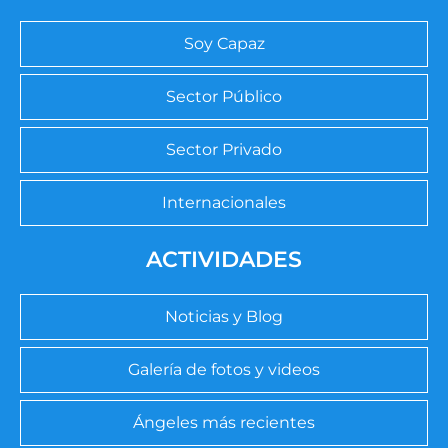
Soy Capaz
Sector Público
Sector Privado
Internacionales
ACTIVIDADES
Noticias y Blog
Galería de fotos y videos
Ángeles más recientes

Aim of the exercise
Beginning with the line that contains "Internacionales", each line of the records above through the last one must be printed word for word.

Task response
Internacionales
ACTIVIDADES
Noticias y Blog
Galería de fotos y videos
Ángeles más recientes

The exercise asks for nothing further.